Start of TASK INPUTS
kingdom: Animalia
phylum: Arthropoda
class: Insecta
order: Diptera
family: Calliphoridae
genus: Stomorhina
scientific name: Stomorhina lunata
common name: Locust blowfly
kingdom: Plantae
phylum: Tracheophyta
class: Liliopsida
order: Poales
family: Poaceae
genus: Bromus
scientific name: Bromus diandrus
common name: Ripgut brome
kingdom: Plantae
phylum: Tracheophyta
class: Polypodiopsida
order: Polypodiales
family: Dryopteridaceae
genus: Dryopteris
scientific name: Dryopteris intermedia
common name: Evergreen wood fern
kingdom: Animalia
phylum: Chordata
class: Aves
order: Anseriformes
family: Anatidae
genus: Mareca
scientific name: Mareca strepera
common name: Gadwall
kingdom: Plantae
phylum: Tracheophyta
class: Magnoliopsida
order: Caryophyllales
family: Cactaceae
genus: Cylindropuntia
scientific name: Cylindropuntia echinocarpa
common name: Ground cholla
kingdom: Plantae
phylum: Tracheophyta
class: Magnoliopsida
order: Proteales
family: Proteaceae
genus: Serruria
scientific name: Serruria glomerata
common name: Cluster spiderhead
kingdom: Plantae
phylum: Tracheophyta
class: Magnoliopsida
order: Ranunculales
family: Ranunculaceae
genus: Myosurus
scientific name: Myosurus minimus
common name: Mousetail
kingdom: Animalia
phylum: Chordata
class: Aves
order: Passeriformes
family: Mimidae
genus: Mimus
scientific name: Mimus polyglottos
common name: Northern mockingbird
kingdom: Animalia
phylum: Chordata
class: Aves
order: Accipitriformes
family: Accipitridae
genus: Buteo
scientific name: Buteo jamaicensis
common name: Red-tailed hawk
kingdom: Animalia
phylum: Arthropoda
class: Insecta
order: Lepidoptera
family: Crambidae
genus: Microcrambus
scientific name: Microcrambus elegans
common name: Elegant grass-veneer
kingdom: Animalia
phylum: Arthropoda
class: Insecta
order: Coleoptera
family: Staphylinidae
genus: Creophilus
End of TASK INPUTS
__REQUIREMENTS__:
Print all the lines of the records above again, word for word and in the same order.

__EXPECTED ANSWER__:
kingdom: Animalia
phylum: Arthropoda
class: Insecta
order: Diptera
family: Calliphoridae
genus: Stomorhina
scientific name: Stomorhina lunata
common name: Locust blowfly
kingdom: Plantae
phylum: Tracheophyta
class: Liliopsida
order: Poales
family: Poaceae
genus: Bromus
scientific name: Bromus diandrus
common name: Ripgut brome
kingdom: Plantae
phylum: Tracheophyta
class: Polypodiopsida
order: Polypodiales
family: Dryopteridaceae
genus: Dryopteris
scientific name: Dryopteris intermedia
common name: Evergreen wood fern
kingdom: Animalia
phylum: Chordata
class: Aves
order: Anseriformes
family: Anatidae
genus: Mareca
scientific name: Mareca strepera
common name: Gadwall
kingdom: Plantae
phylum: Tracheophyta
class: Magnoliopsida
order: Caryophyllales
family: Cactaceae
genus: Cylindropuntia
scientific name: Cylindropuntia echinocarpa
common name: Ground cholla
kingdom: Plantae
phylum: Tracheophyta
class: Magnoliopsida
order: Proteales
family: Proteaceae
genus: Serruria
scientific name: Serruria glomerata
common name: Cluster spiderhead
kingdom: Plantae
phylum: Tracheophyta
class: Magnoliopsida
order: Ranunculales
family: Ranunculaceae
genus: Myosurus
scientific name: Myosurus minimus
common name: Mousetail
kingdom: Animalia
phylum: Chordata
class: Aves
order: Passeriformes
family: Mimidae
genus: Mimus
scientific name: Mimus polyglottos
common name: Northern mockingbird
kingdom: Animalia
phylum: Chordata
class: Aves
order: Accipitriformes
family: Accipitridae
genus: Buteo
scientific name: Buteo jamaicensis
common name: Red-tailed hawk
kingdom: Animalia
phylum: Arthropoda
class: Insecta
order: Lepidoptera
family: Crambidae
genus: Microcrambus
scientific name: Microcrambus elegans
common name: Elegant grass-veneer
kingdom: Animalia
phylum: Arthropoda
class: Insecta
order: Coleoptera
family: Staphylinidae
genus: Creophilus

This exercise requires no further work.